Radar is an abbreviation of Radio Detection and Ranging and it was S.M. Tucker of the US Navy who first used the term, (1940). The radar station sees an object because the invisible radio waves sent out from the transmitter are reflected from it and return to the receiver, which is able to detect them. Thus, radar is the use of radio signals that man broadcasts. It has proved of great service as an aid to aerial and marine navigation and in meteorology and astronomy. Radar astronomy investigates the Solar System with echoes of the signals sent out from the Earth.

Mobile telephones, Radio Paging, Electronic Mail, VSAT Services (Very Small Aperture Terminal), Electronic Data Interchange (EDI), Voice Mail and Video Conferencing have become very common today.

India is now undergoing a sea-change in the field of telecommunications. The national telex service is available between 70 cities sending and receiving printed messages direct from one subscriber to another.
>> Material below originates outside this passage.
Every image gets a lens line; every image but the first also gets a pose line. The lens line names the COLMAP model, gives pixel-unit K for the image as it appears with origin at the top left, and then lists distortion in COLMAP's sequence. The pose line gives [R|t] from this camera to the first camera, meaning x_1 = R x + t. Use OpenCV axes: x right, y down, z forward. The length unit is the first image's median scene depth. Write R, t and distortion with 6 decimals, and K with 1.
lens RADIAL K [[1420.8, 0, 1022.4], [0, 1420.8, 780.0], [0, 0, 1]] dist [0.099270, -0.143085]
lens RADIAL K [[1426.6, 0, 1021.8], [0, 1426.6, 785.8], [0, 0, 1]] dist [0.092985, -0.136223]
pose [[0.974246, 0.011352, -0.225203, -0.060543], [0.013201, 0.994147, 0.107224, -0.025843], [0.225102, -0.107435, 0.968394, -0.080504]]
Our overseas communications service provides telegraph service to all and telephone, telex and radio photo services to almost every country in the world. According to the International Telecommunication Union, one per cent increase in telephone density will lead to three percent increase in the GDP (Gross Domestic Product). In the world, there are eight telephones per 100 people. In India there are 8 telephones for 1000 people. According to Shri N. Vittal, former Chairman Telecom Commission, the  infrastructure this sector is growing at a most exciting rate. Many Indians in our big cities have started talking and working wireless. When the information superhighways are in place, anybody anywhere can reserve plane tickets, submit tax returns, play games and seek medical advice by tapping on their computer keys. Parts of the superhighways are already in place and more are under construction in the third largest emerging telecom market in the world. The Government of India dreams of wiring the country with a national information highway (NTH) by interlinking the existing network. The NIH may cost upto Rs. 40.000 crore. Such information highway will enable Indians to get high speed interactive multimedia and two-way communication facilities through a network that combines satellite, fiber optics, radio and wire line linkages. The government-owned National Informatics Centre (NIC) has brought thirty Indian cities into its own information superhighway. It will be expanded to cover seventy cities.
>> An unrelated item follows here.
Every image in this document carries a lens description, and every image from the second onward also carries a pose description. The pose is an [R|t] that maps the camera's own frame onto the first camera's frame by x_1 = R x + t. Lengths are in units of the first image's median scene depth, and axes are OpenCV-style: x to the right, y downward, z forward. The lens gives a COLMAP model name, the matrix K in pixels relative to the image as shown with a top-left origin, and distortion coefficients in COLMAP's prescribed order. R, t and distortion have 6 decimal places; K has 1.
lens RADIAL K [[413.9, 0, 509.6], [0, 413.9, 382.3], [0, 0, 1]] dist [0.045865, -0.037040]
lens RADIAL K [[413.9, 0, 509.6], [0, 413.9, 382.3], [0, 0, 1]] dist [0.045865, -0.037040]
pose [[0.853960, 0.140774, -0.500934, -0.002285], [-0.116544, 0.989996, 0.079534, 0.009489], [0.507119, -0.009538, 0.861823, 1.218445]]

Mobile telephone service in India began on a limited scale in Delhi. The Government-owned Mahanagar Telephone Nigam Ltd., introduced it in the early eighties. Seeing the profitability aspect and the increasing desire among Indian businessmen for more state-of-the-art means of communication, the government decided that cellular telephones would be the first value-added services in the four metropolitan cities. Today mobile telephones have become so popular that they are offering stiff competition to fixed landlines.

Cellular phones will be followed by advanced radio paging services. The Department of Telecommunications (DOT) has finalized the list of companies, which will run the paging system in twenty-seven cities: One-can get anything from stock market prices to the weather report on the page screen by this system.
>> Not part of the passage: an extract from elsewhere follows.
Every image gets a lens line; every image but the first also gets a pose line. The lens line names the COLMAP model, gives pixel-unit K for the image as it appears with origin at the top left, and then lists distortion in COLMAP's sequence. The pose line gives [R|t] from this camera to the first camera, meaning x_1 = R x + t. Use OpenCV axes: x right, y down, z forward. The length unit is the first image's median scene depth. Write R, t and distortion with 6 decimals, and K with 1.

The radio paging services was first installed in Mumbai in 1992 by MTNL Champion Technology, a Hong Kong company, along with a consortium of Indian companies have already introduced Hindi-English pages and paging services.

VSAT service, Voice Mail, and Electronic Data Interchange, etc. have been installed in our cities in the past few years.

The rapid advance in the field of telecommunications has shrunk the world. In fact, it is making this world of ours a global village. It expedites the business in various fields.